# but hey, don't we have ten fingers?

most people have ten fingers, with five fingers on each hand. the most common way to display a number manually is to just have that amount of fingers extended. sure, there's more complicated things you can do, (hi there, computer science nerds who use their fingers to count in binary!) but if you're not particularly dextrous, like me, then you probbo have trouble moving all of the fingers on one hand separately from one another. the simplest method limits you to displaying five fingers on one hand, which means after five, you need to use another hand. we can notate the usual decimallike finger counting method like this:

- 01
- 02
- 03
- 04
- 05
- 15
- 25
- 35
- 45
- 55

now hold on. isn't that a bit wasteful? I mean, for every one of these, one hand has either zero or five fingers extended. so what if we take advantage of how you have two hands? let's say that after you count to 5, instead of just using your other hand as though it were just more fingers on your first hand, you start over at zero, and use your other hand to count sixes:

- 01
- 02
- 03
- 04
- 05
- 10
- 11
- 12
- 13
- 14

congratulations, you are now counting in seximal! using both hands, this gets you all the way up to fifsy five. all that's left is to decide which hand represents ones and which hand represents sixes.

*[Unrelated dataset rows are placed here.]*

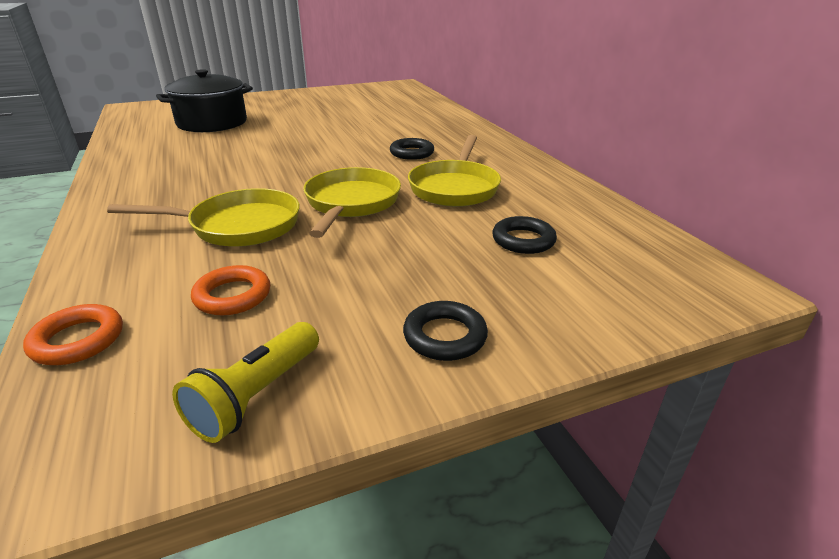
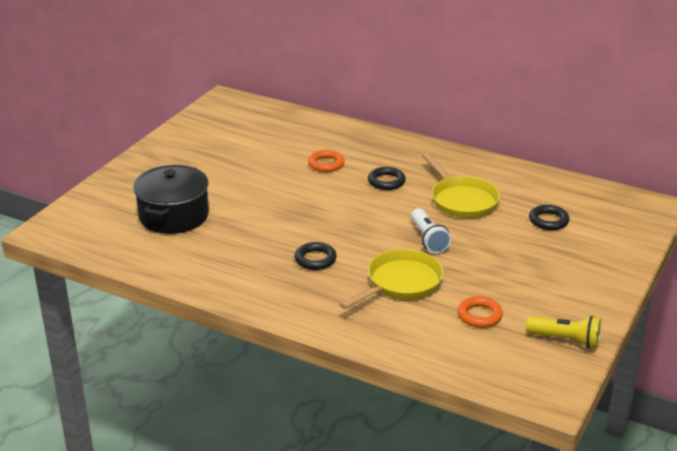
camera: 40 degrees left, 0 degrees up
(78, 340) = (460, 365): orange ring -> orange ring (326, 164)
(256, 395) = (565, 340): yellow flashlight -> yellow flashlight turned 60 degrees counterclockwise
(351, 203) = (428, 239): yellow pan -> white flashlight
(445, 336) = (589, 284): black ring -> black ring (315, 259)

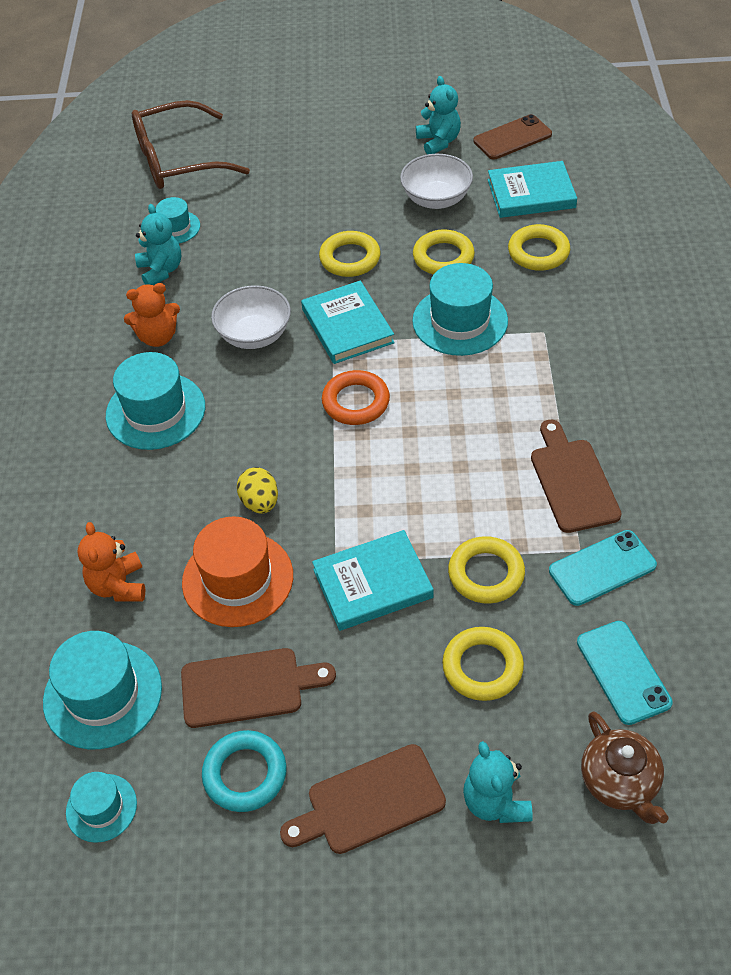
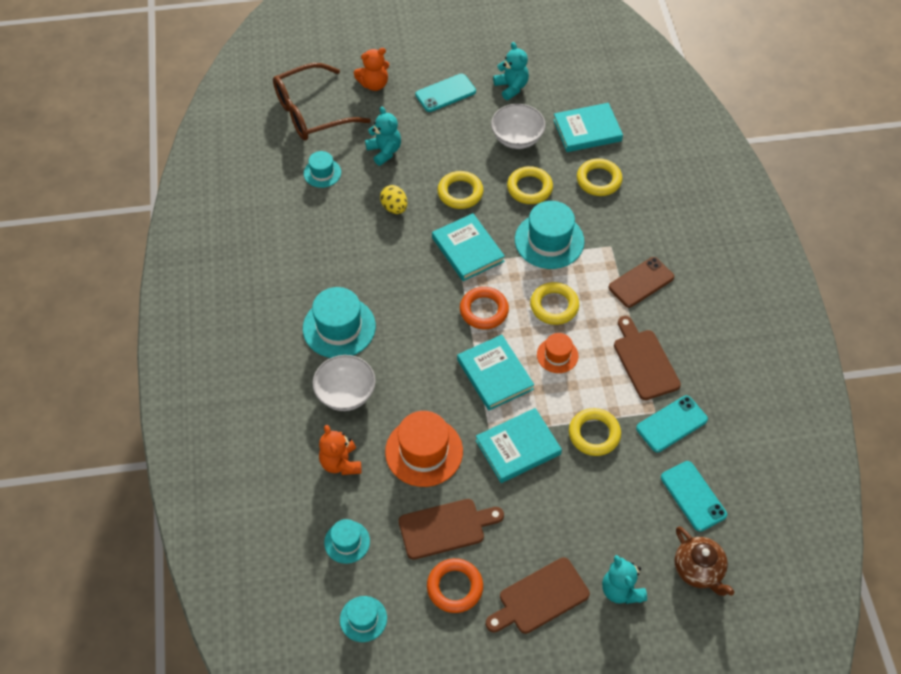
camera: 10 degrees left, 5 degrees up
(103, 694) = (347, 542): turquoise hat -> turquoise hat, size x0.56
(158, 337) = (328, 267): orange teddy bear -> orange teddy bear (374, 84)
(161, 270) = (319, 211): turquoise teddy bear -> turquoise teddy bear (384, 151)
(245, 774) = (455, 587): turquoise ring -> orange ring
(254, 335) = (400, 261): white bowl -> white bowl (345, 393)
(260, 502) = (429, 393): yellow egg -> yellow egg (394, 208)
(352, 145) = (445, 93): none -> turquoise phone
(356, 484) = (495, 374): none -> turquoise book
(448, 465) = (557, 355): none -> orange hat
(482, 667) = (600, 500): yellow ring -> yellow ring (554, 306)
(512, 138) = (567, 81): brown phone -> brown phone (641, 282)

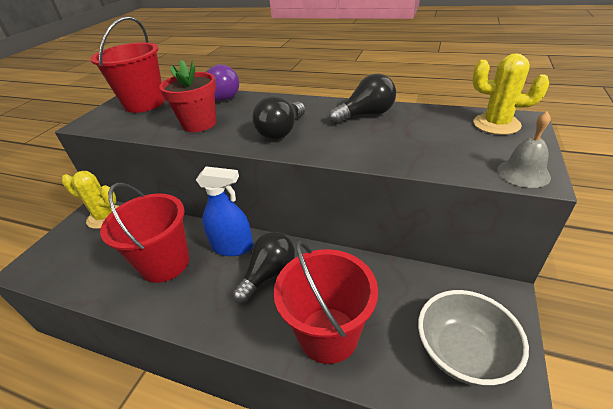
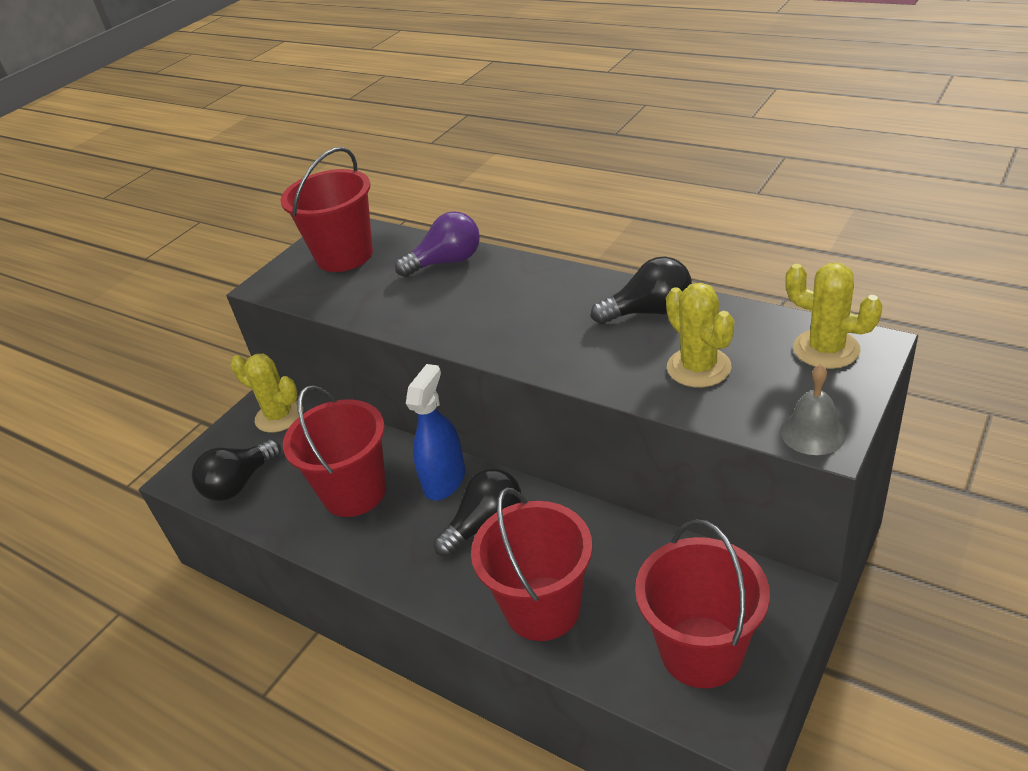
camera: 15 degrees right, 0 degrees up
(199, 124) = (416, 302): red flower pot -> none
(232, 247) = (444, 480): blue spray bottle -> blue spray bottle turned 90 degrees counterclockwise
(281, 131) = (523, 329): black light bulb -> black light bulb (239, 483)
(416, 142) = (698, 367): none -> yellow cactus
(462, 352) = (701, 651): grey bowl -> red bucket

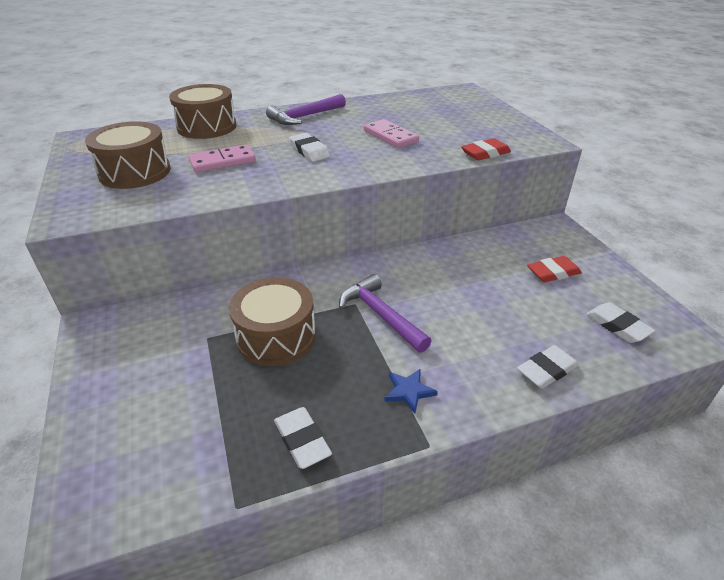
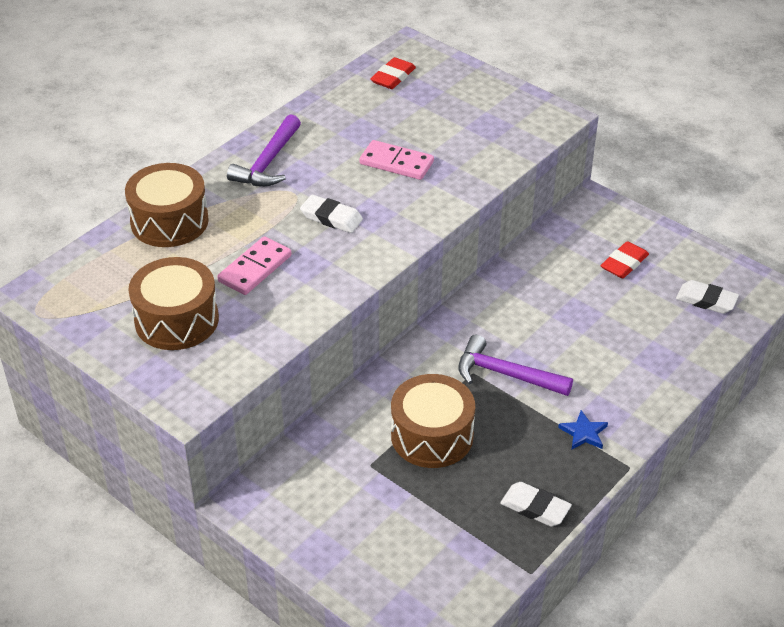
camera: 30 degrees left, 5 degrees up
(485, 153) = (513, 156): red eraser -> red eraser (393, 77)
(547, 370) = (675, 367): white eraser -> none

I recommend using the left hand for ones and the right hand for sixes, so that if you're using this to show a number to someone, they can "read" your hands the same left to right order they'd read an ordinary seximal number in.

for the record, I'm not the first person to suggest this finger counting method; it's used by referees in the NCAA, and far before that it was (and still is!) used by yam farmers in Papua New Guinea.